------ MATERIAL PROVIDED

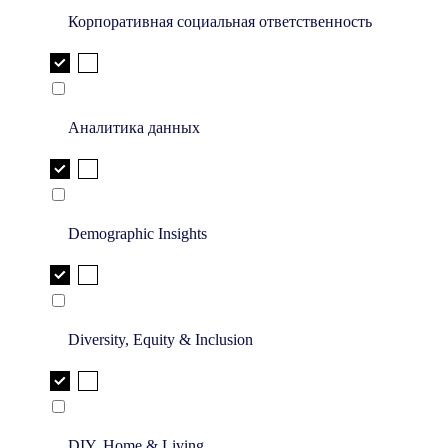
Корпоративная социальная ответственность
Аналитика данных
Demographic Insights
Diversity, Equity & Inclusion
DIY, Home & Living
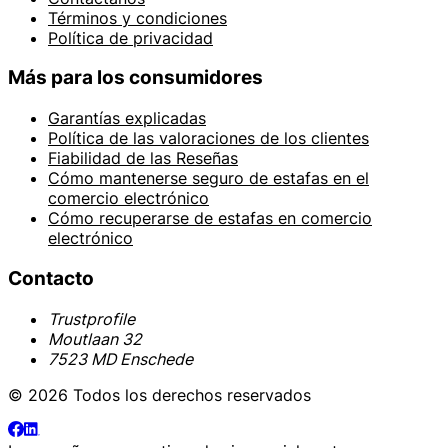
Términos y condiciones
Política de privacidad
Más para los consumidores
Garantías explicadas
Política de las valoraciones de los clientes
Fiabilidad de las Reseñas
Cómo mantenerse seguro de estafas en el
comercio electrónico
Cómo recuperarse de estafas en comercio
electrónico
Contacto
Trustprofile
Moutlaan 32
7523 MD Enschede
© 2026 Todos los derechos reservados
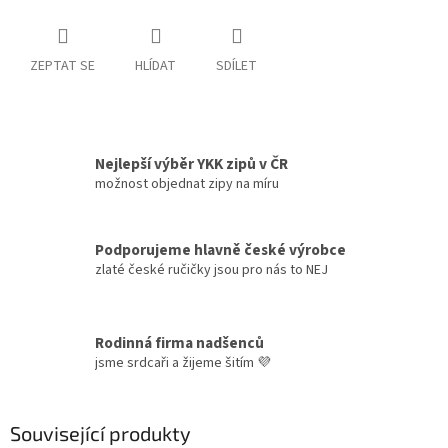
ZEPTAT SE
HLÍDAT
SDÍLET
Nejlepší výběr YKK zipů v ČR
možnost objednat zipy na míru
Podporujeme hlavně české výrobce
zlaté české ručičky jsou pro nás to NEJ
Rodinná firma nadšenců
jsme srdcaři a žijeme šitím 💜
Související produkty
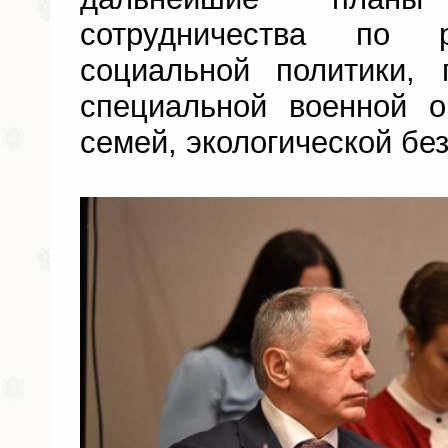
сотрудничества по р
социальной политики, 
специальной военной 
семей, экологической бе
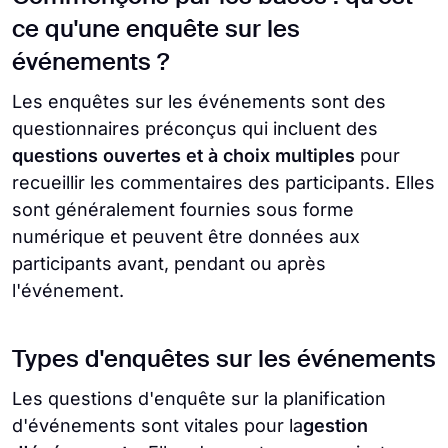
ce qu'une enquête sur les
événements ?
Les enquêtes sur les événements sont des
questionnaires préconçus qui incluent des
questions ouvertes et à choix multiples
pour
recueillir les commentaires des participants. Elles
sont généralement fournies sous forme
numérique et peuvent être données aux
participants avant, pendant ou après
l'événement.
Types d'enquêtes sur les événements
Les questions d'enquête sur la planification
d'événements sont vitales pour la
gestion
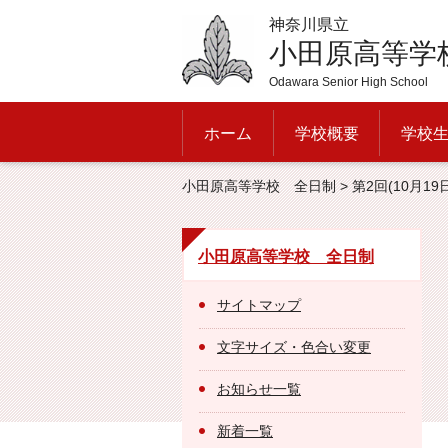
神奈川県立
小田原高等学
Odawara Senior High School
ホーム
学校概要
学校
小田原高等学校 全日制
> 第2回(10月
小田原高等学校 全日制
サイトマップ
文字サイズ・色合い変更
お知らせ一覧
新着一覧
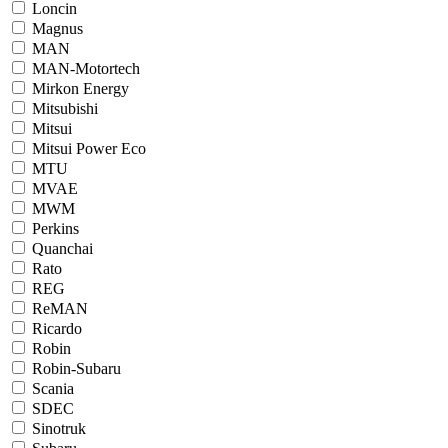
Loncin
Magnus
MAN
MAN-Motortech
Mirkon Energy
Mitsubishi
Mitsui
Mitsui Power Eco
MTU
MVAE
MWM
Perkins
Quanchai
Rato
REG
ReMAN
Ricardo
Robin
Robin-Subaru
Scania
SDEC
Sinotruk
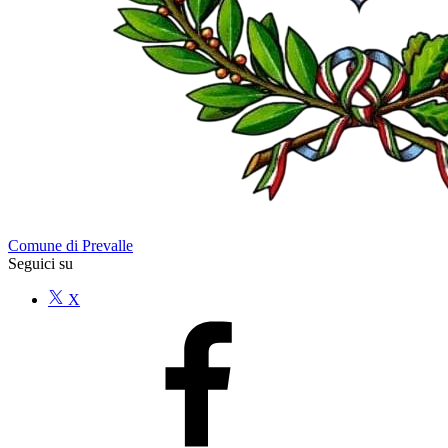
Comune di Prevalle
Seguici su
X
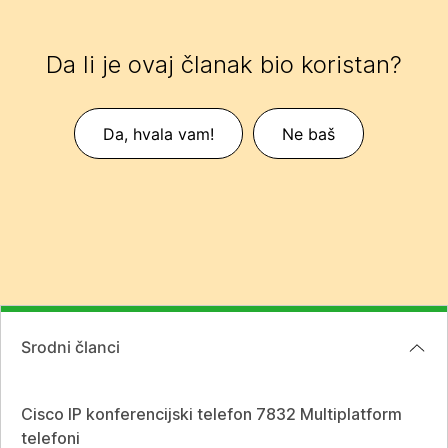
Da li je ovaj članak bio koristan?
Da, hvala vam!
Ne baš
Srodni članci
Cisco IP konferencijski telefon 7832 Multiplatform
telefoni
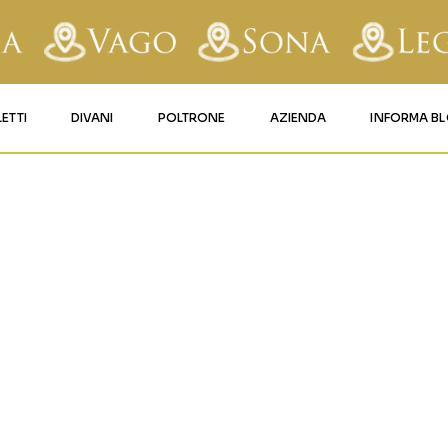
LETTI
DIVANI
POLTRONE
AZIENDA
INFORMA B
RY
LETTI IMBOTTITI
DIVANI FISSI
POLTRONE LIFT 1
CONTATTI
AFORM
LETTI IN FERRO BATTUTO
DIVANI RELAX
POLTRONE LIFT 2
MATERASSI LEGNAGO
LE
LETTI IN LEGNO
DIVANI CON PANCHETTA
MATERASSI VERONA
TICE
LETTI A SCOMPARSA
MATERASSI
BUSSOLENGO
GHI
MATERASSI VAGO
OLA
IZZO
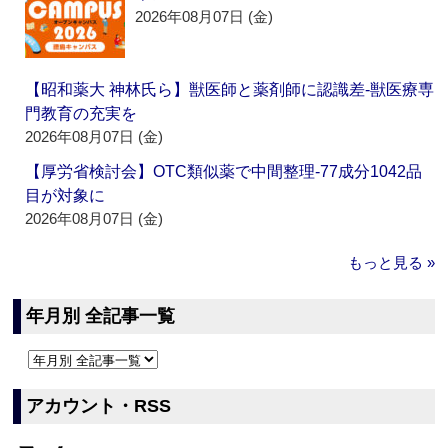
2026年08月07日 (金)
【昭和薬大 神林氏ら】獣医師と薬剤師に認識差‐獣医療専
門教育の充実を
2026年08月07日 (金)
【厚労省検討会】OTC類似薬で中間整理‐77成分1042品
目が対象に
2026年08月07日 (金)
もっと見る »
年月別 全記事一覧
アカウント・RSS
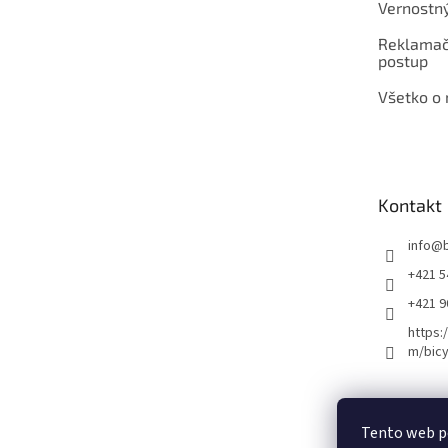
Vernostn
Reklamač
postup
Všetko o
Kontakt
info
@
+421 5
+421 
https:
m/bicy
Certifikovaný se
Tento web p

------------

Begin at the start of the items and stop after the line that has "DIY, Home & Living". Write those lines out again with "Insights" swapped for "Trends", keep everything else unchanged, and leave the pictures out.

Корпоративная социальная ответственность
Аналитика данных
Demographic Trends
Diversity, Equity & Inclusion
DIY, Home & Living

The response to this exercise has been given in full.